Once we have thick, shining, matte white meringue and a large metal spoon to fold it into a red earth toned batter we are moments away from ushering this mysterious beauty into the gently preheating oven. Then a mere 45 minutes (in my oven) later, an intriguing aroma of what I’d describe as “earthy chocolatiness” permeates the kitchen in a familiar yet subtly different manner one is accustomed to with “normal” chocolate cakes. The cake has risen beautifully – a flat red brown top with gently rounded edges and the barest wibble wobble of a freshly baked cloud cake or rich and decadent torte at the epicentre of cake.
At this point in the afternoon of Father’s Day I was all packed up and ready to go. Hungry Hubby had arrived home and we were ready to drive over to Daddums for the BBQ. Hubby cradled the cake still in its tin and retaining substantial heat from the oven in a jute bag for life on his lap as I drove!
It stood for almost 2 hours before I served it and what this smart phone picture doesn’t get across is the velvet centre of the cake – very much like a chocolate torte but aerated with the egg whites folded into the batter before baking, it almost but didn’t ooze like Aztec earth coloured lava as each slice was transferred to the waiting plates.

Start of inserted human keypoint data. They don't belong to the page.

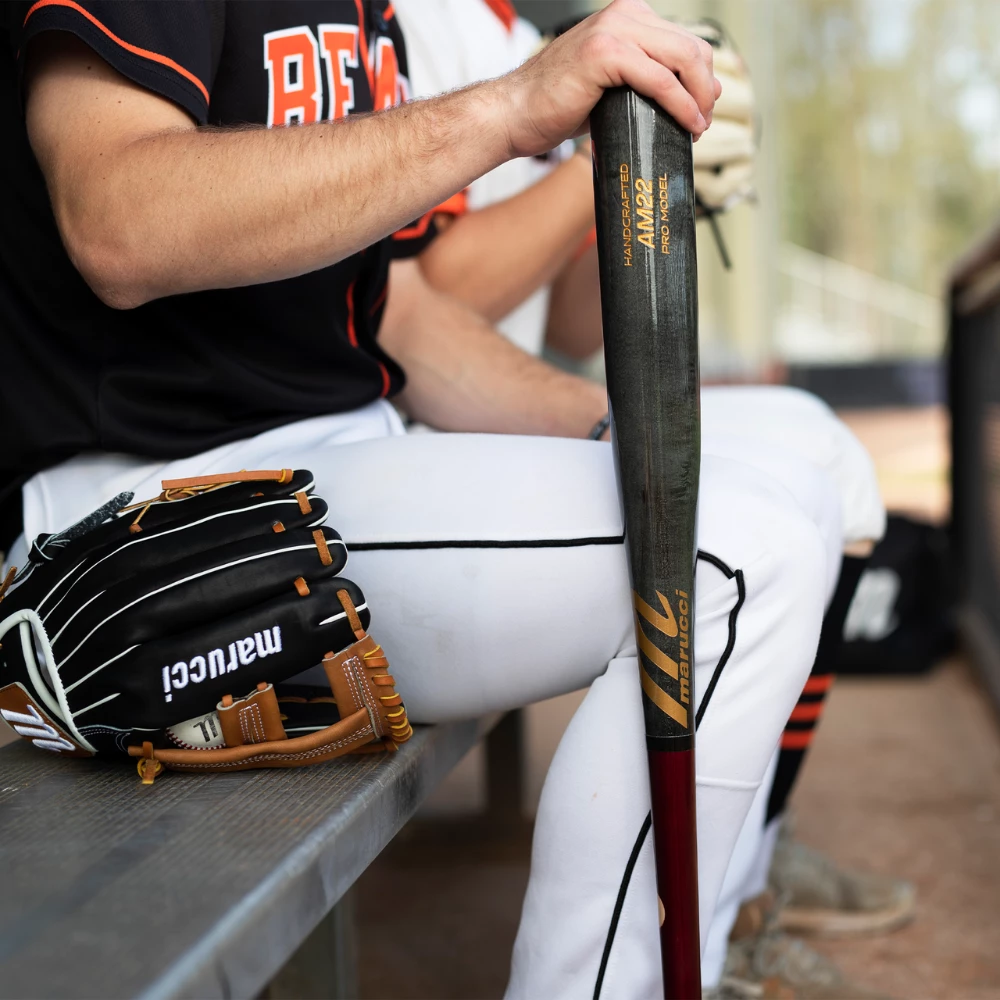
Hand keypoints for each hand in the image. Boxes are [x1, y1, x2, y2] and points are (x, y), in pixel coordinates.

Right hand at [495, 0, 719, 159]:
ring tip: (697, 127)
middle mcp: (624, 14)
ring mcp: (614, 30)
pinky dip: (680, 105)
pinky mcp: (606, 53)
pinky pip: (660, 80)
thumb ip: (645, 81)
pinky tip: (687, 124)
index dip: (702, 78)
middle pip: (692, 47)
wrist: (515, 114)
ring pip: (683, 59)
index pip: (685, 41)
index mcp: (626, 17)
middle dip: (705, 88)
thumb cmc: (555, 105)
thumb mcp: (610, 87)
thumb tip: (689, 97)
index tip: (701, 110)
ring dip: (698, 98)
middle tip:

We served it with a gently whipped cream sweetened with a touch of vanilla bean paste and agave nectar (as I had some and wanted to try it) rather than the poppy seeded creme fraiche which Nigel himself suggests as an accompaniment.
As for the taste, well we enjoyed our slabs of warm cake and clouds of cream in the late evening and unexpected warming heat from the sun in Daddums beautiful back garden. The torrential down pour of the morning forgotten as swallows and house martins darted between the bushes and a sparrow hawk was spotted in the distance by eagle eyes Daddums himself. Silence interrupted as he spooned mouthfuls of dark cake and white cream into his mouth making yummy noises. I can only assume the sweetness of the organic beetroot humming alongside the 70% Green & Black’s chocolate was as pleasing to him as it was to me.
- 250 g beetroot cooked in their skins then peeled and puréed well.
- 200 g dark chocolate
- 4 tbsp hot espresso
- 200 g butter
- 135 g plain flour
- A heaped tsp baking powder
- 3 tbsp cocoa powder
- 5 eggs separated
- 190 g golden caster sugar
Melt the chocolate, butter and espresso together. Stir in the beetroot purée and egg yolks.
Sift over the flour, baking powder and cocoa and mix in.
Whisk the egg whites until stiff then pour in the sugar gradually as for making meringue.
Fold into the chocolate mixture and then transfer to a greased and lined 8 inch round cake tin.
Place in a preheated oven to 180˚C, immediately turning down to 160˚C and baking for approximately 40 minutes - the centre should wobble a little but the edges be fully cooked.
Cool in the tin before unmoulding and serving with creme fraiche whilst still warm.